▶ Verilen Metin:
++++++

Atomun çekirdeği ile elektron arasındaki boşluk, dünya ile güneş arasındaki boşluk, yıldızlar ve galaksiler arasındaki boşluk…
Nefes alıp vermede boşluk, eklemler arasındaki boşluk, hücreler arasındaki boşluk, beynin kafatasındaki boşluk, parmaklar arasındaki boşluk…
Yerle gök arasındaki boşluk, adımlar arasındaki boşluk, harfler arasındaki boşluk… Kederle kemal arasındaki boşluk, ümitle ümitsizlik arasındaki boşluk, gülmekle ağlamak arasındaki boşluk, ilimle cehalet arasındaki boşluk… Ömürle ölüm arasındaki boşluk… İki dalga arasındaki boşluk, demircinin çekiçleri arasındaki boşluk, notalar arasındaki boşluk…
Mevcudât boşlukta mı yüzüyor, mevcudâta anlam katan boşluklar mı? Sorular boşlukları doldurmak için mi sorulur, sorgu; içine düştüğümüz derin boşluktan çıkabilme çabası mı?
Kalp öyle boş ki, içine kaç kâinat girse dolmuyor… Kâbe’nin içi boş, kâinatın kalbi boşlukta dönüyor… Zere; boşluk âlemde yüzen dev bir varlık… Kâinat; zerreler kalemiyle yazılmış büyük bir kitap…
Çiçek o kitapta bir harf, yıldız diğer bir harf… Bulut, yağmur, rüzgâr, ağaç, kuş diğer harfler… Harfler arasındaki boşluklar anlam bütünlüğünü yakalamak için, anlamsızlık boşluğunda boğulmak için değil…
Bütün harfler “elif”tendir, bütün harfler “elif”i okumak içindir… Harfler bitişik olsaydı okumak mümkün olur muydu hikmet-i kâinatı?

++++++

▶ Çıkarılan Bilgiler:
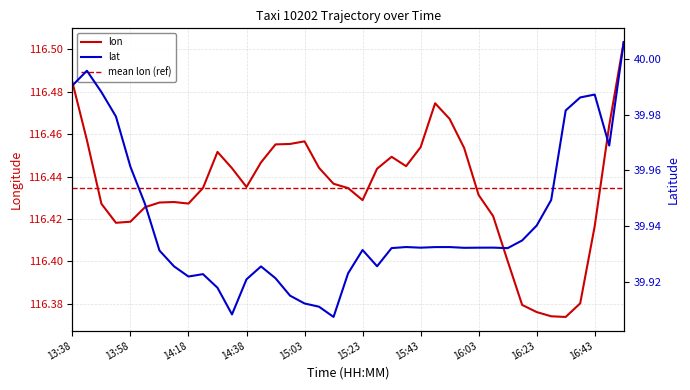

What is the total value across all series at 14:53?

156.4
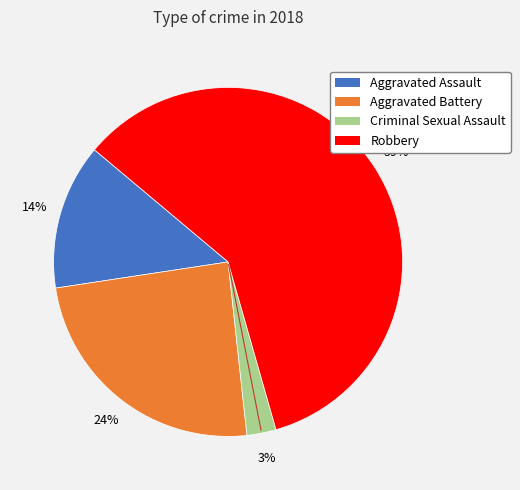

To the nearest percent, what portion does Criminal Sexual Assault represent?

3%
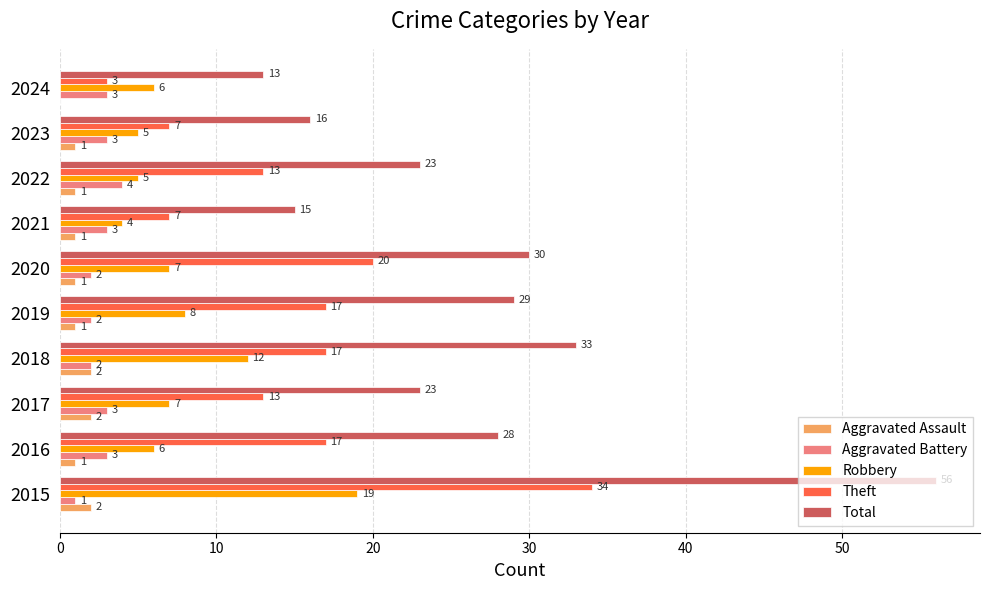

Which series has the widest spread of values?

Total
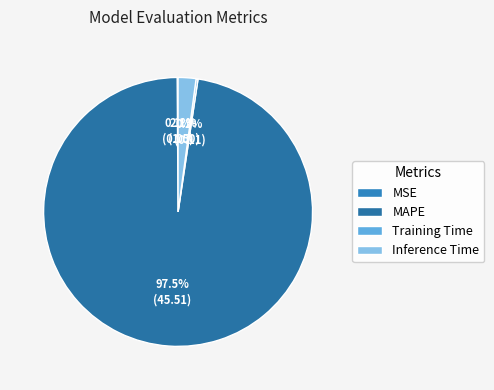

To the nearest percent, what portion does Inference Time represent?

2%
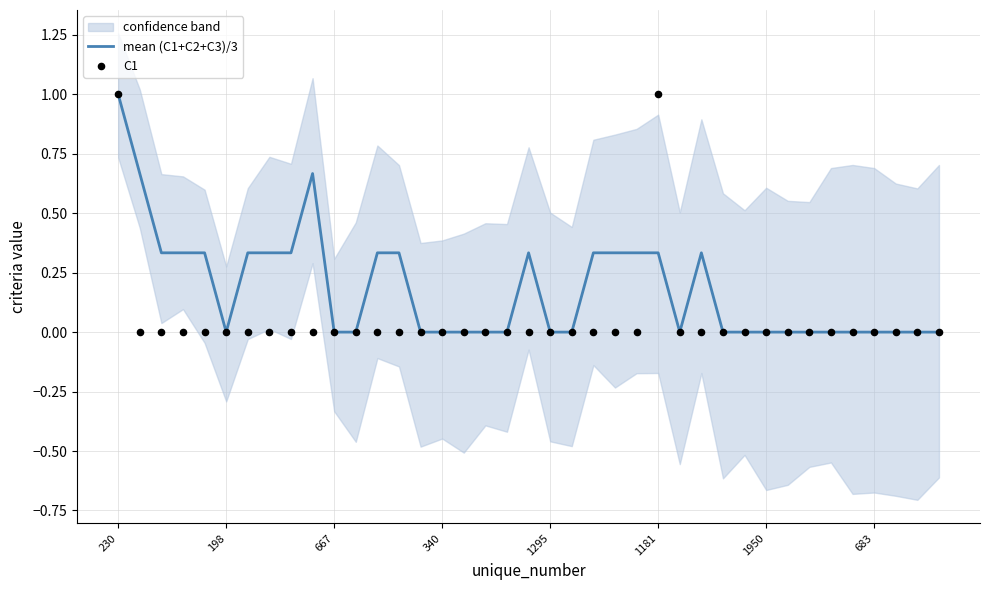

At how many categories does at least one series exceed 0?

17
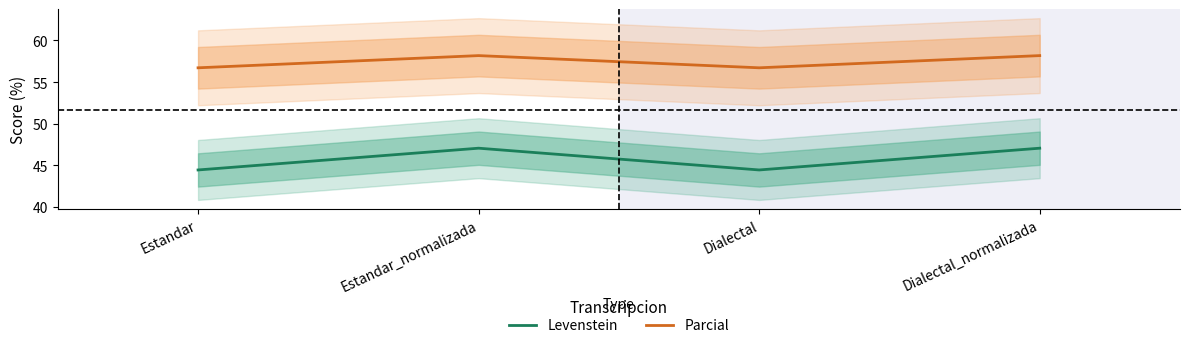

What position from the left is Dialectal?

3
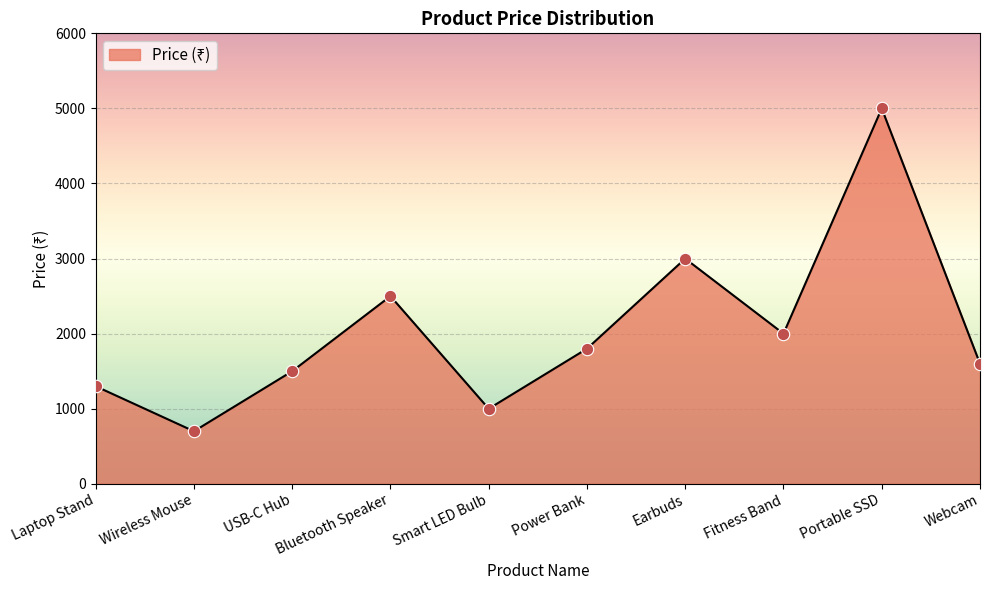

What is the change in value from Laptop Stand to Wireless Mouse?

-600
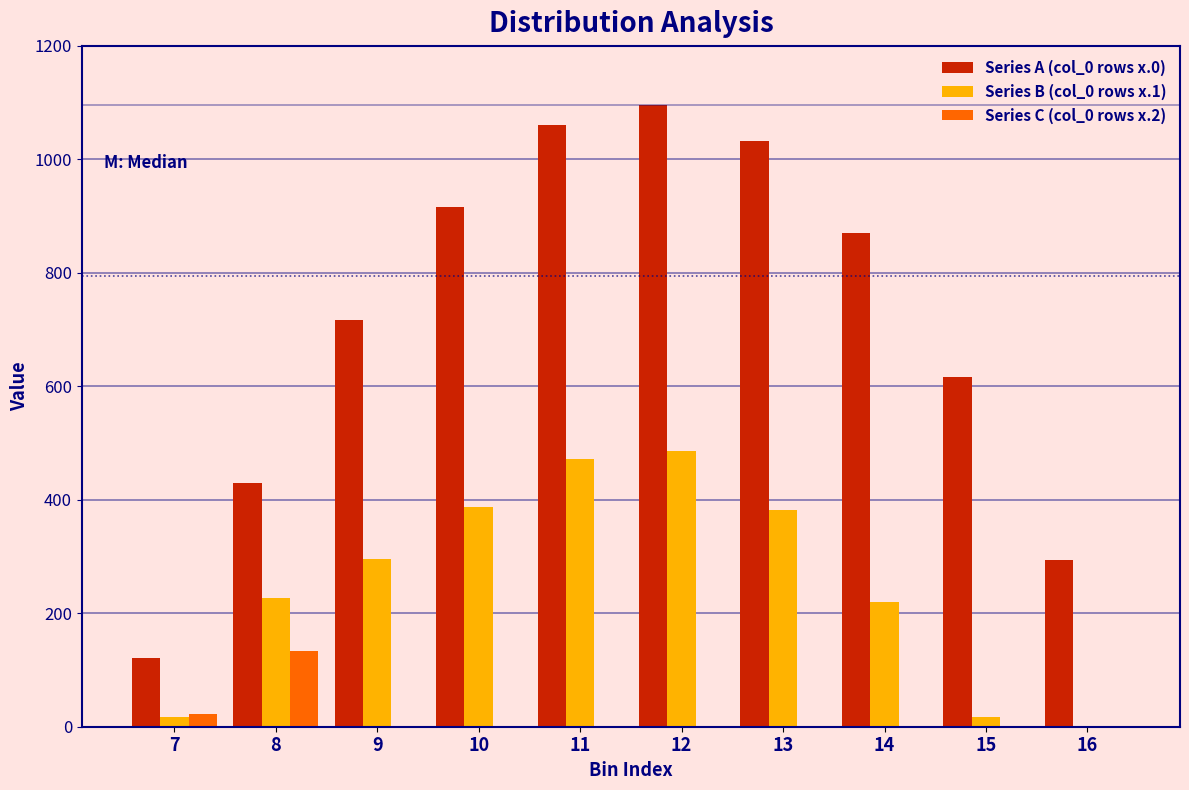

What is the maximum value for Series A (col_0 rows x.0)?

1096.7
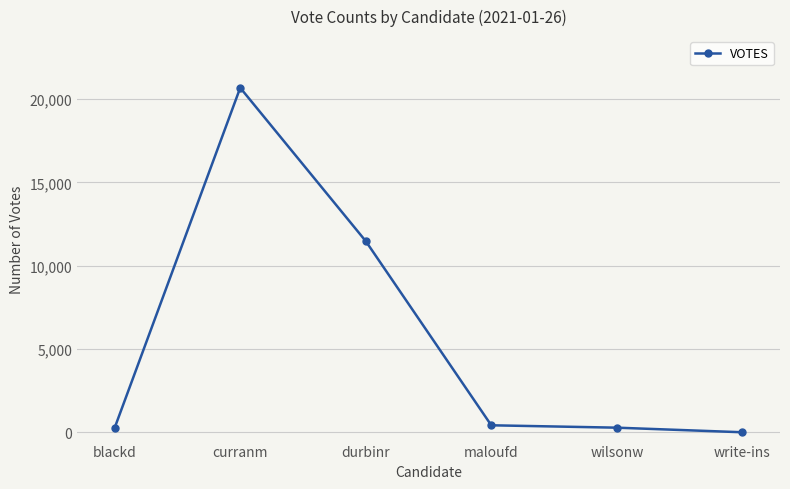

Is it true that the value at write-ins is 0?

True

++++++

Boşluk üzerine yazılmış metinde "Atomun çekirdeği ile" sözleriyle başlayıp "çıkabilme çabası mı?" sözlerine kadar süren bölümü hiçbir değişiklik yapmadan aktarınız. Kayıtların bu çalışmayla herhangi bir ilgisi bulunmamaktadır.

Atomun çekirdeği ile elektron arasındaki boşluk, dünya ile güneş arasındaki boşluk, yıldızlar ve galaksiler arasındaki boşluk…
Nefes alıp vermede boşluk, eklemler arasındaki boşluk, hücreler arasındaki boşluk, beynin kafatasındaki boşluk, parmaklar arasındaki boşluk…
Yerle gök arasındaki boşluk, adımlar arasındaki boşluk, harfler arasındaki boşluk… Kederle kemal arasındaki boşluk, ümitle ümitsizlik arasındaki boşluk, gülmekle ağlamak arasındaki boşluk, ilimle cehalet arasındaki boşluk… Ömürle ölüm arasındaki boşluk… İki dalga arasındaki boşluk, demircinin çekiçleri arasındaki boşluk, notalar arasındaki boşluk…
Mevcudât boşlukta mı yüzüyor, mevcudâta anlam katan boşluklar mı? Sorular boşlukları doldurmak için mi sorulur, sorgu; içine düştüğümüz derin boşluktan çıkabilme çabası mı?